In our application which we host in a DNN portal we have been using object caching with great success for years. We have been using this setup where DNN has its own cache and our application has another. Recently we decided to integrate the two and create a new caching provider in DNN which can be used by DNN and our own application. This was actually quite easy to create due to some excellent examples which communicate with a Redis cache server.
When we installed this on our test web server, where the cache runs on another machine in the network, the DNN (7.4.2) portal slowed down to a crawl. Just a menu click took 2 minutes to render. Something was terribly wrong.
The advantage of having a seperate cache server is that you can easily monitor all request to the server. I was rather surprised with what I saw...
Every postback of a DNN page request hundreds of mostly duplicate keys from the cache! I understand that getting an object from memory on a webserver is much quicker than retrieving from the database but even so, requesting a single object more than 20 times from cache on a single postback is rediculous. I hope the developers of the DNN core understand that getting an object from cache still requires it to be deserialized and when the cache server runs on another machine it needs to be transferred across the network as well.
The solution is pretty simple if you keep to some guide lines...
1. Do not get an object from cache in a loop if the cachekey does not change in the loop....
2. Store objects retrieved from cache in variables that live just as long as the postback....
3. Prevent loading objects from cache for functionality that is not active (online user list when turned off or googe analytics when not provided)
But who can help analyse and improve the DNN Source code?
When I look at the source of 7.4.2 I find some pointers to start looking at. For example:
DNN Platform\Library\Common\Utilities\DataCache.cs
from line nr 566:
public static TObject GetCachedData<TObject>(CacheItemArgs cacheItemArgs, CacheItemExpiredCallback cacheItemExpired)
{
// declare local object and try and retrieve item from the cache
return GetCachedData<TObject>(cacheItemArgs, cacheItemExpired, false);
}
internal static TObject GetCachedData<TObject>(CacheItemArgs cacheItemArgs, CacheItemExpiredCallback cacheItemExpired, bool storeInDictionary)
{
object objObject = storeInDictionary
? GetCachedDataFromDictionary(cacheItemArgs, cacheItemExpired)

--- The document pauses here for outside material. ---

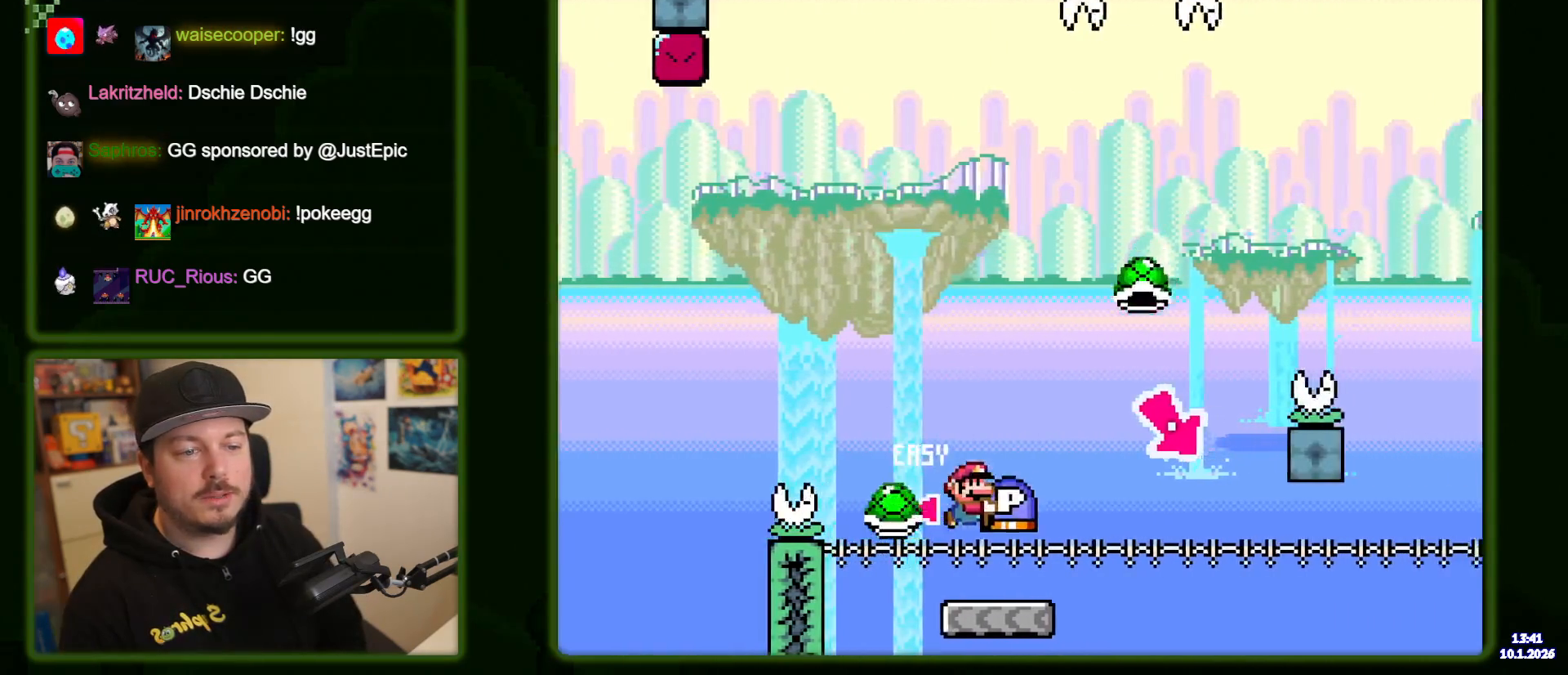
{"buttons": ["B", "Y"], "events": [[167, "B", "down"]]}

: GetCachedDataFromRuntimeCache(cacheItemArgs, cacheItemExpired);
// return the object
if (objObject == null)
{
return default(TObject);
}
return (TObject)objObject;
}
The storeInDictionary is the interesting parameter. In the first call it defaults to false. Setting this to true would help to store object locally in memory in stead of the external cache. Not a real solution but it might help to improve performance.
Hope this helps find solutions for making DNN a faster running CMS!